[BEGIN The data]

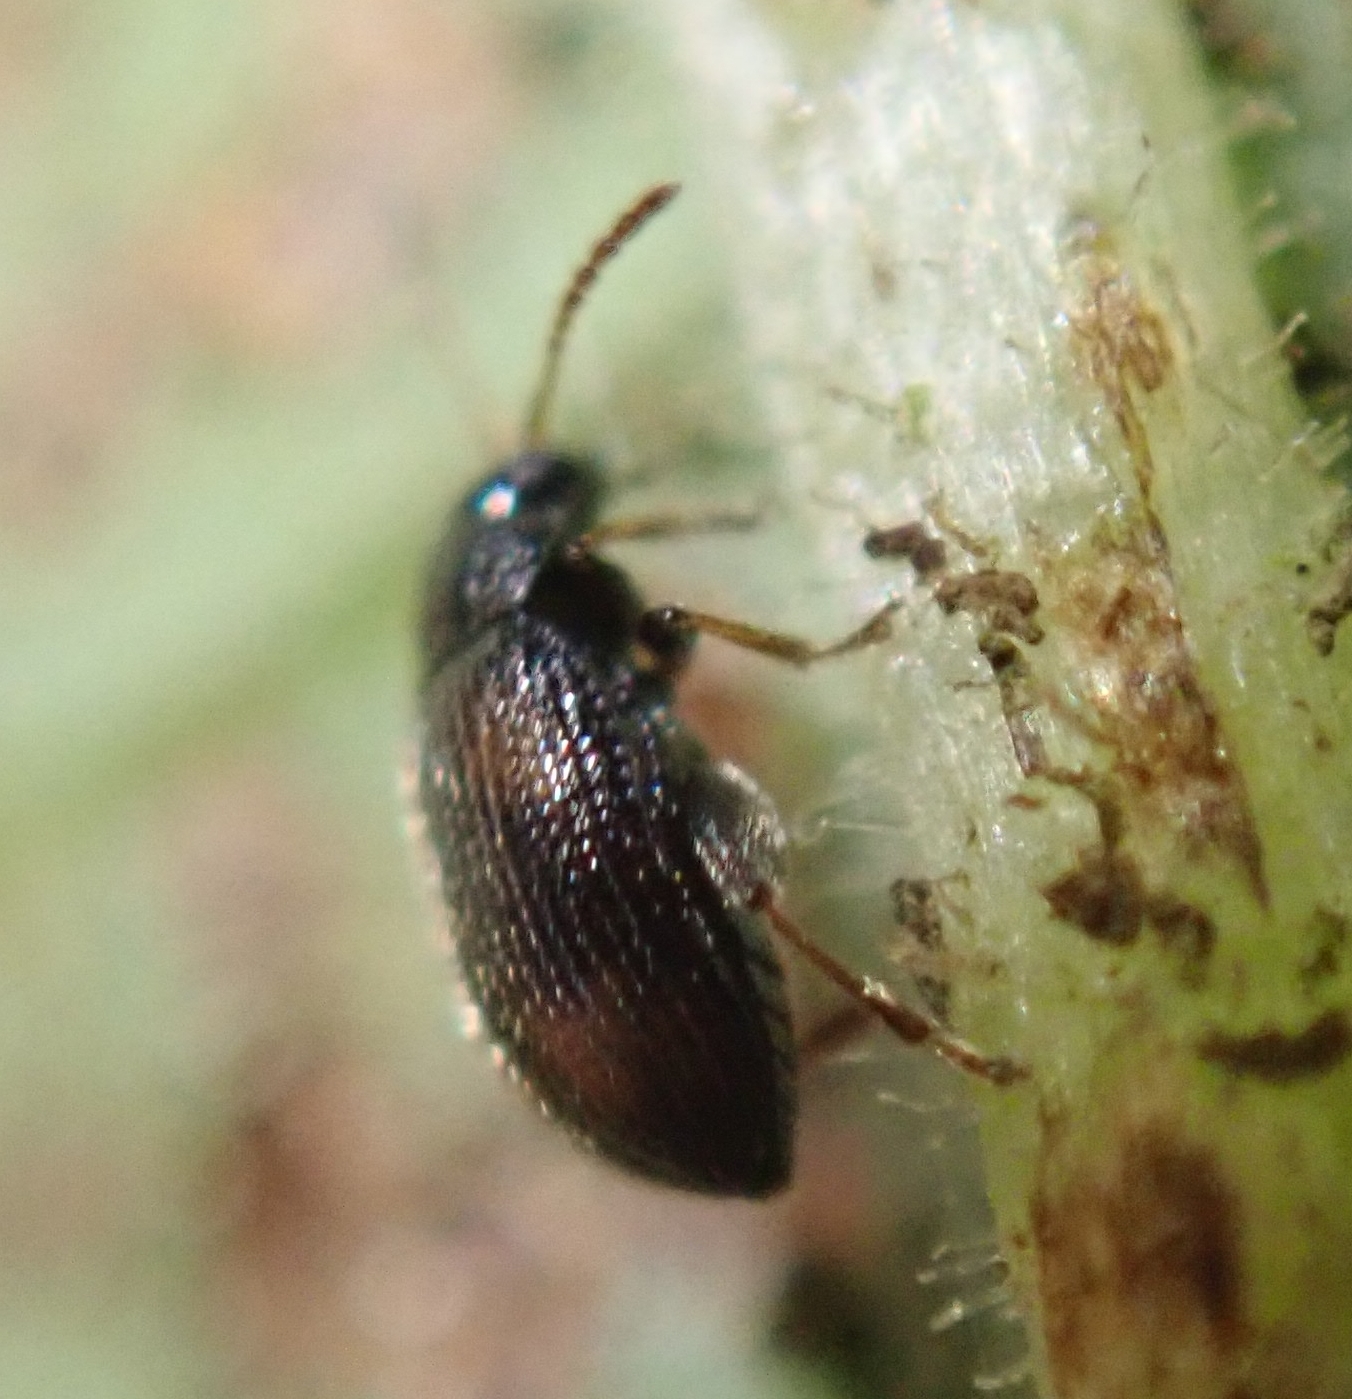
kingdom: Animalia
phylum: Arthropoda
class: Insecta
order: Coleoptera
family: Chrysomelidae
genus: Epitrix
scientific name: Epitrix atropae
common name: Belladonna flea beetle
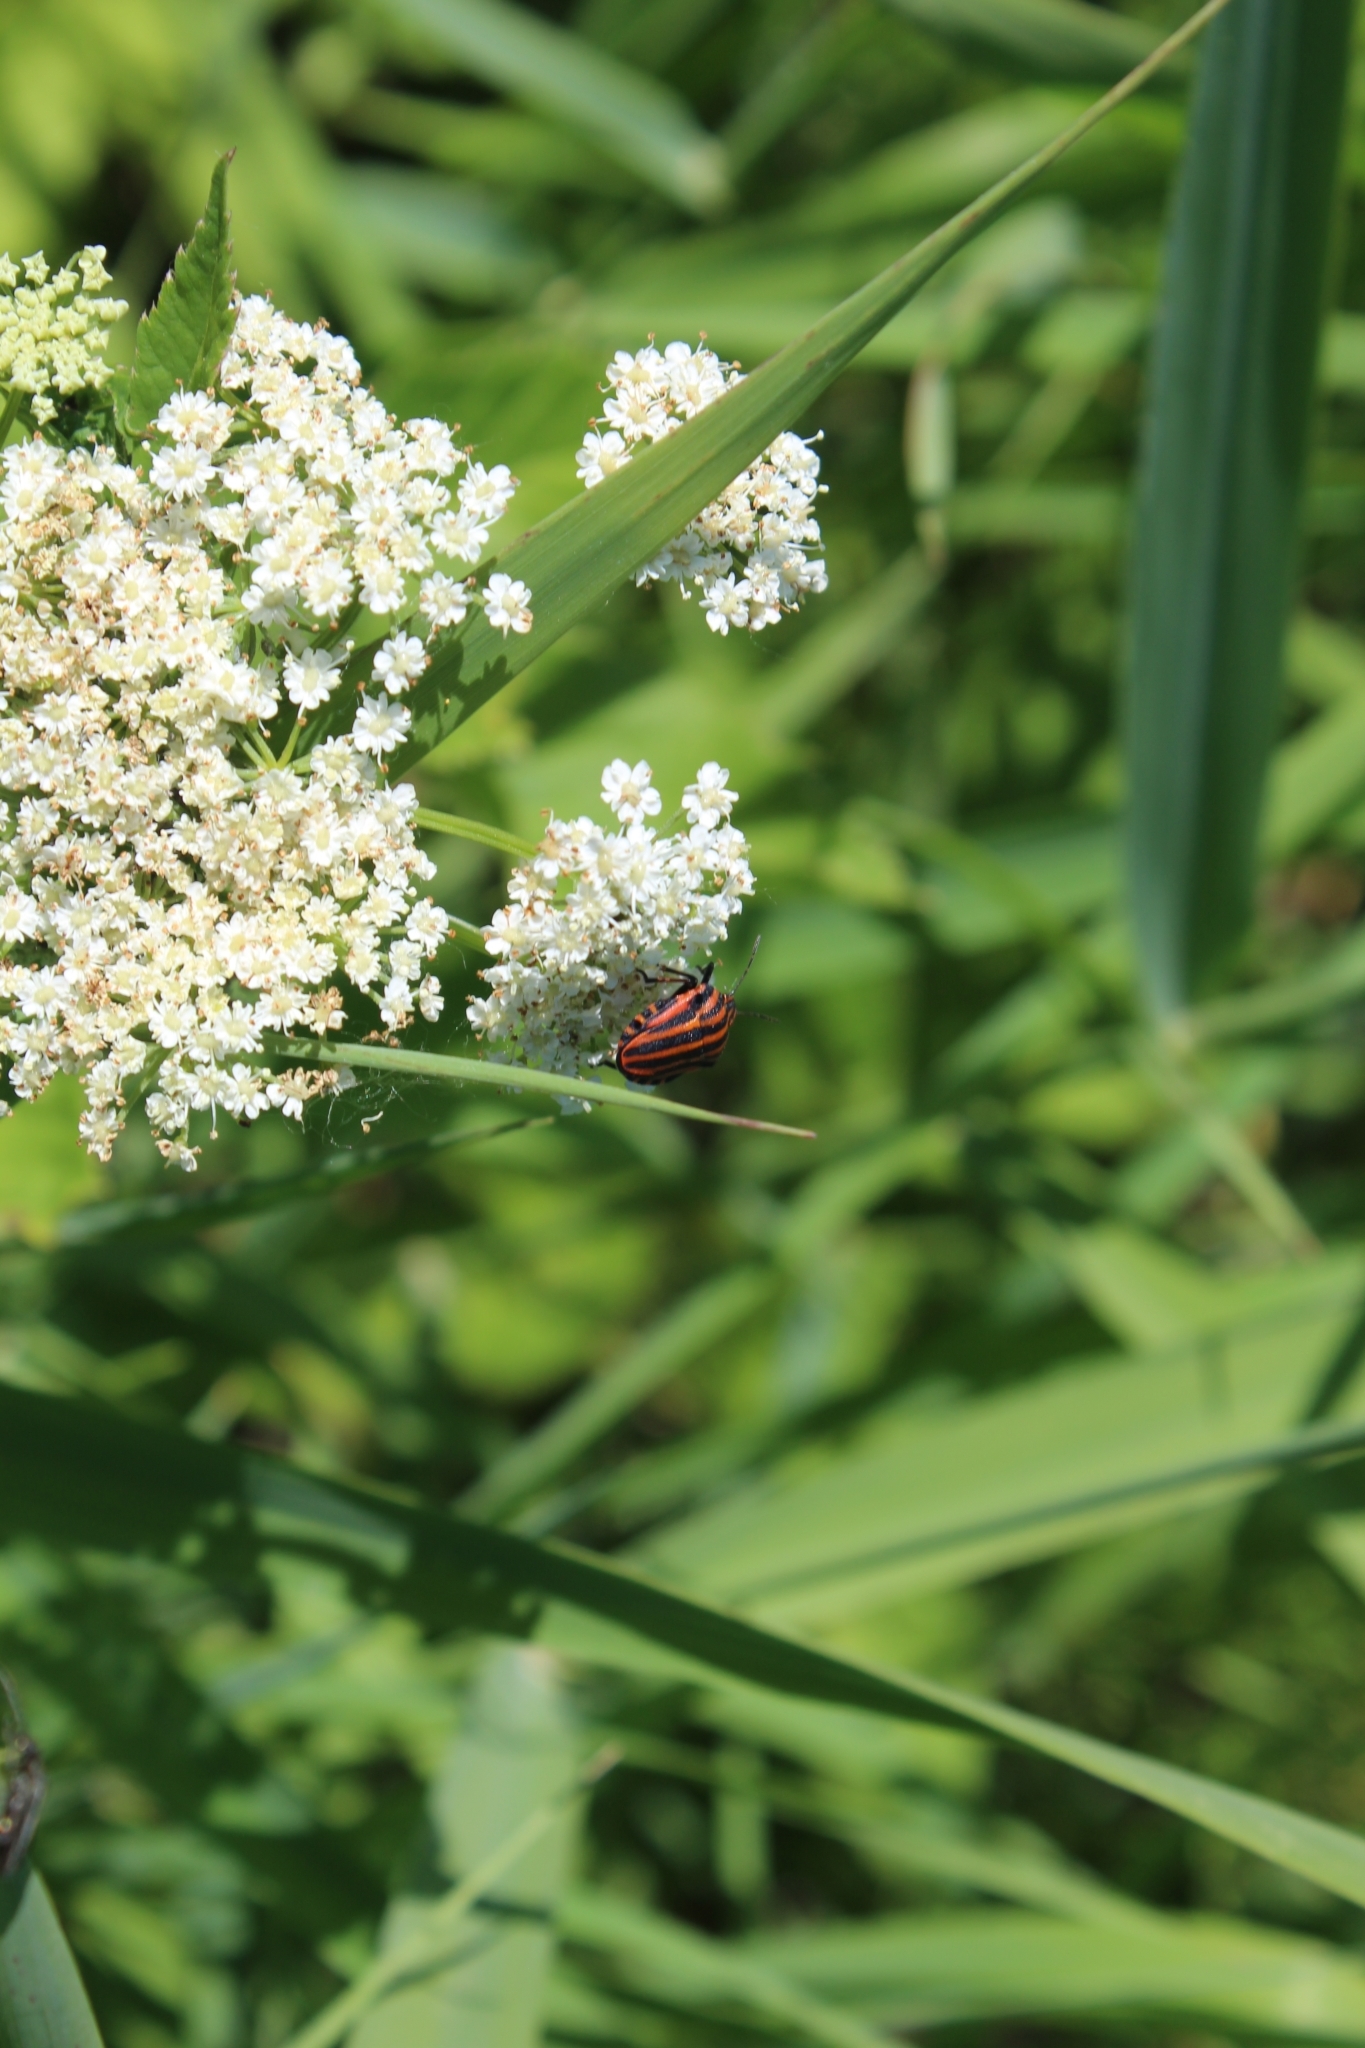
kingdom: Animalia
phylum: Arthropoda
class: Insecta
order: Hemiptera
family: Pentatomidae
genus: Graphosoma
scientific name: Graphosoma italicum
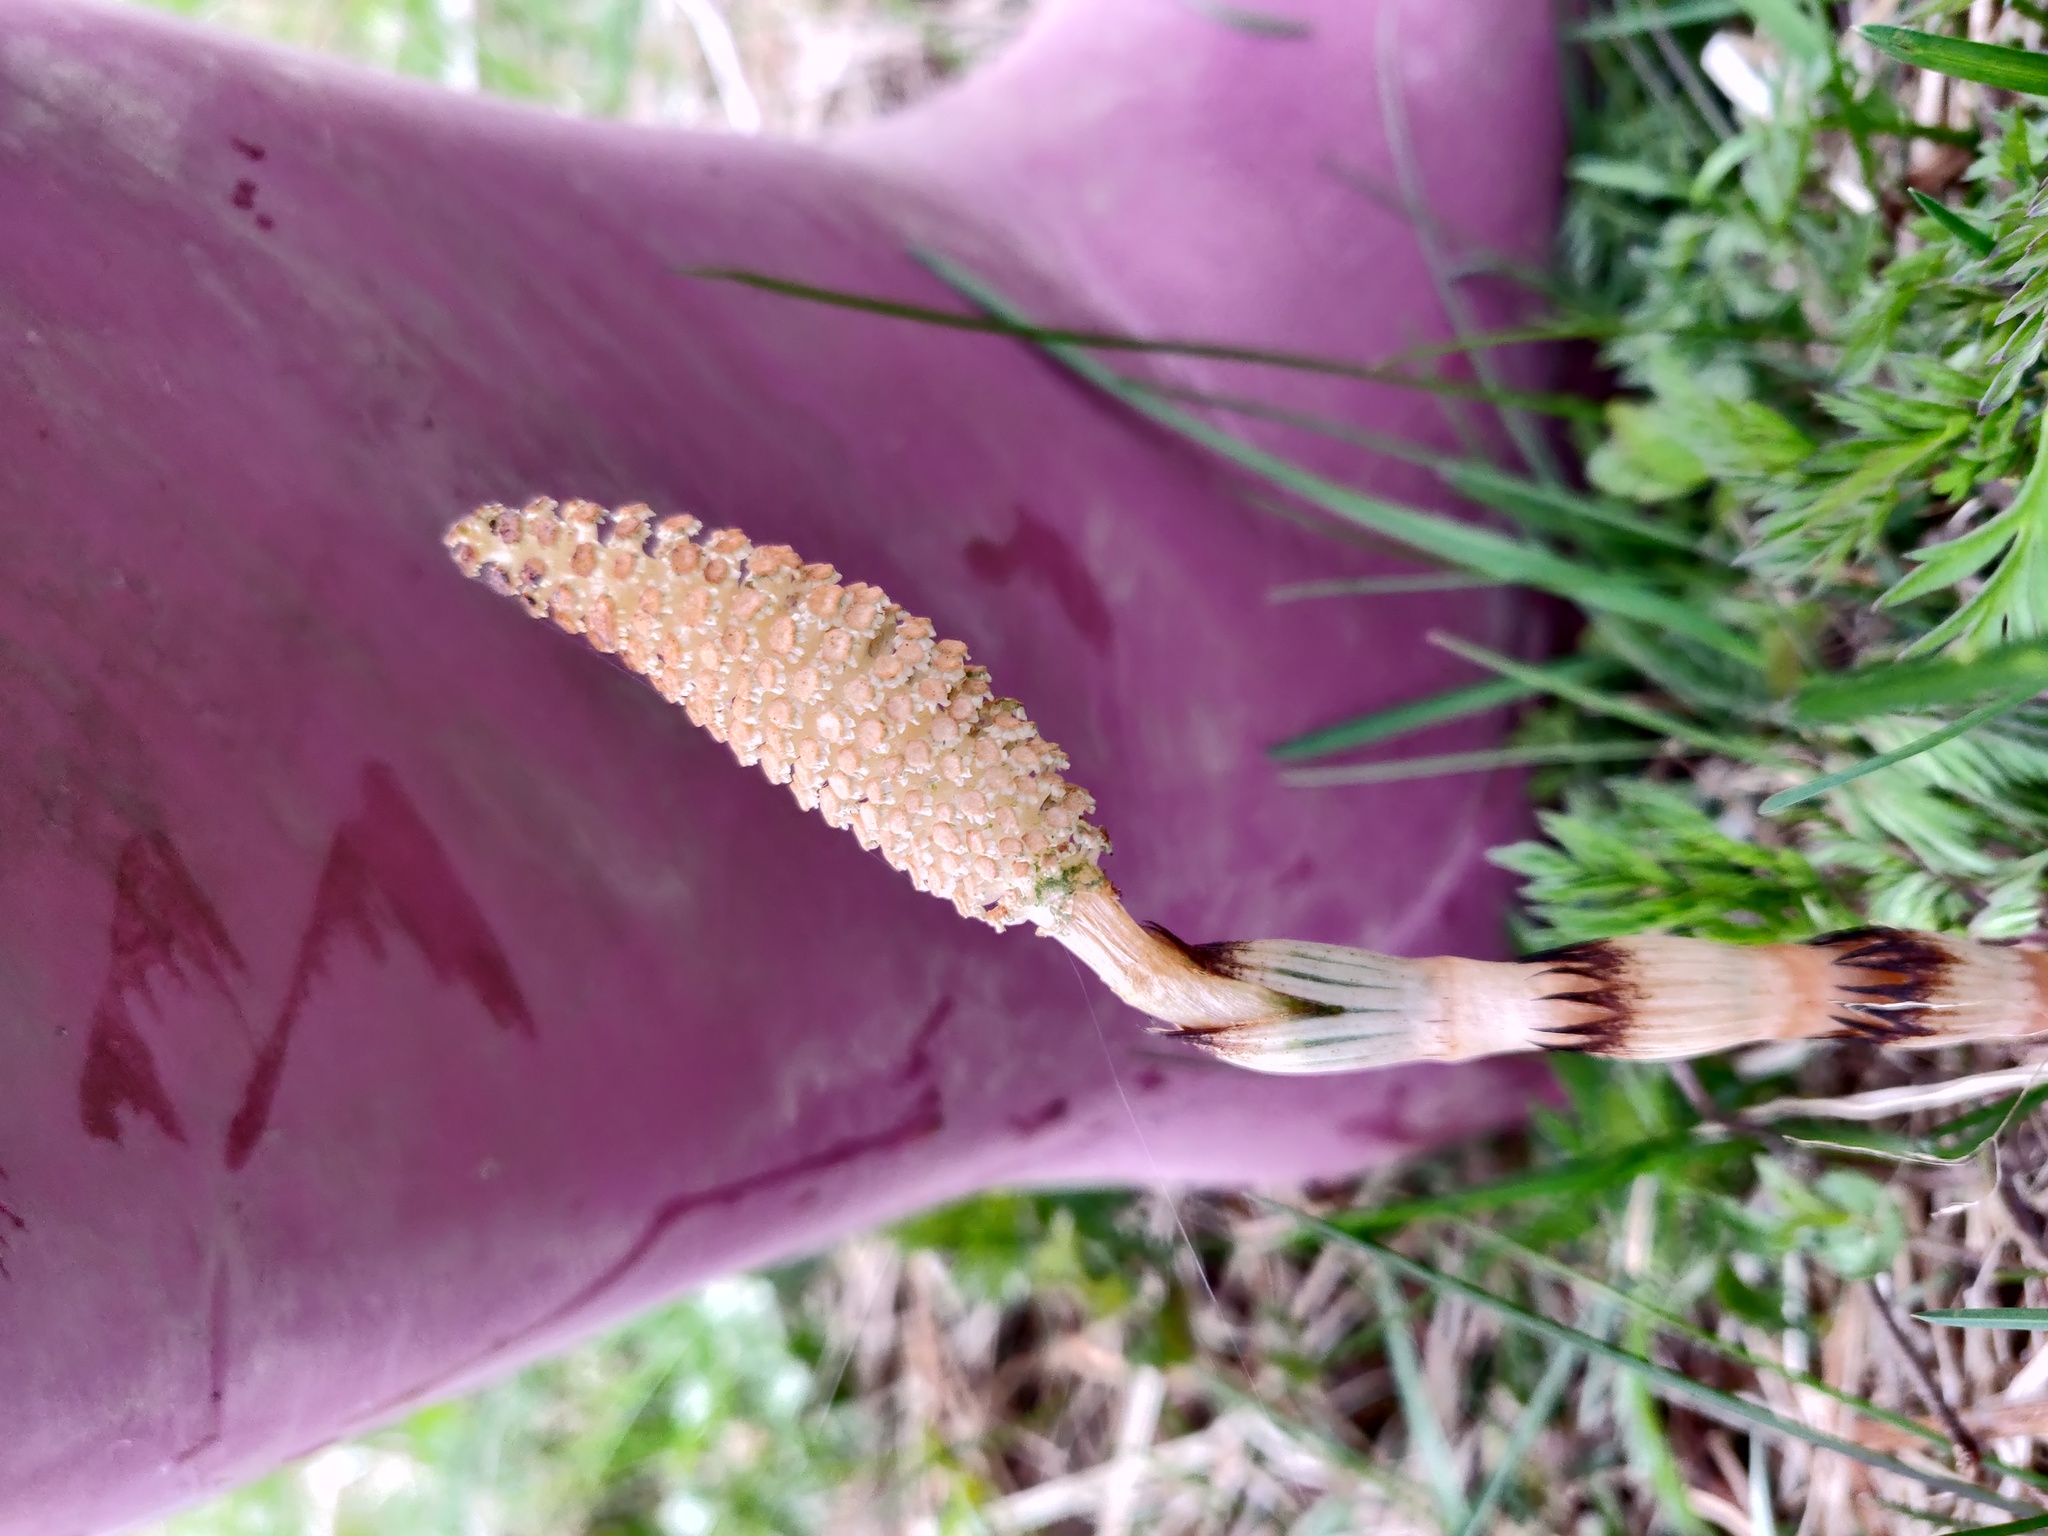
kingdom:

[END The data]

● **Short exercise**: Starting at the row that contains "family: Chrysomelidae" and ending at the last row, write those rows out again with "scientific name" updated to "binomial name" and everything else unchanged. Leave the pictures out.

● **Problem solution**:
family: Chrysomelidae
genus: Epitrix
binomial name: Epitrix atropae
common name: Belladonna flea beetle
kingdom: Animalia
phylum: Arthropoda
class: Insecta
order: Hemiptera
family: Pentatomidae
genus: Graphosoma
binomial name: Graphosoma italicum
kingdom:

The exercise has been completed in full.